This emerges from an evaluation by the budget service of the National Council at the request of the Greens. They see it as proven that climate protection and social issues are anything but mutually exclusive. In terms of total relief volume, a larger share of the pie goes to men.
According to the analysis available to the APA, the relative increase in disposable household income this year is between 2.7 and 3.0 percent in the first to seventh income deciles. In the deciles above that, the increase is somewhat lower, but is still 1.5 percent in the tenth decile, i.e. the one with the highest income. In the years that followed, the gradual reduction in income tax and the increase in the family bonus primarily relieved the middle and upper income brackets.
The highest income increases in 2025 will be between the third and seventh deciles at 3.3 to 3.6 percent. In the first decile – ie the people with the lowest incomes – the income increase is 2.7 percent and is still higher than for the highest incomes with 2.3 percent.
CO2 pricing and the climate bonus result in a greater relief on average in the lower parts of the income distribution. The (absolute) burden of CO2 pricing is lower there and the income-independent climate bonus leads to a higher (relative) increase in income.
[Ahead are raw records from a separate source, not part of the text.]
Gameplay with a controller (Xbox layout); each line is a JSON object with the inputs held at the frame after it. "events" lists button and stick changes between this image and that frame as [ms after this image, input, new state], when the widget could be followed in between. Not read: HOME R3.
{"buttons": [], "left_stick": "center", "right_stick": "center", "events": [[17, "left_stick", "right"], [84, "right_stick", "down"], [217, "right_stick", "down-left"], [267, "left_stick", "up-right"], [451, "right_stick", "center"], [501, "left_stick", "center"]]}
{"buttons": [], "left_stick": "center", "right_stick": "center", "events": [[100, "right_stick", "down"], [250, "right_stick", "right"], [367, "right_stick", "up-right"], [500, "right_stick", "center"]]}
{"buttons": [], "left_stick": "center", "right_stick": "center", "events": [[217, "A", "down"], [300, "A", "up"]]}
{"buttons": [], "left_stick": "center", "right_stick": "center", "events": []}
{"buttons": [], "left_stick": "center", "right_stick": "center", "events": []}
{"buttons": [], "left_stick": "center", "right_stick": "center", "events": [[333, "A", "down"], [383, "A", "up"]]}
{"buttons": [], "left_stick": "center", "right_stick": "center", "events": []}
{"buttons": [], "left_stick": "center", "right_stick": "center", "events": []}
In all income brackets, the climate bonus is mostly higher than the burden of CO2 pricing.
For the Green tax spokesman Jakob Schwarz, it is particularly striking that CO2 pricing and the climate bonus together have a progressive distribution effect: while the climate bonus relieves the deciles relatively evenly, the burden of CO2 pricing affects the upper deciles more. Poorer households would be relieved by their ecologically more compatible way of life. Climate protection in particular makes this tax reform particularly fair.
The overall effect of the measures on the disposable income of women and men will be similar from 2023, writes the budget service. The average income increases by around three percent. Overall, however, men account for 61 percent of the net relief volume and women for 39 percent. The higher proportion of men in the overall relief is primarily driven by the reduction in the second and third levels of the income tax rate. For Schwarz, the result shows that there must continue to be a commitment to a fairer distribution of income and equality between men and women.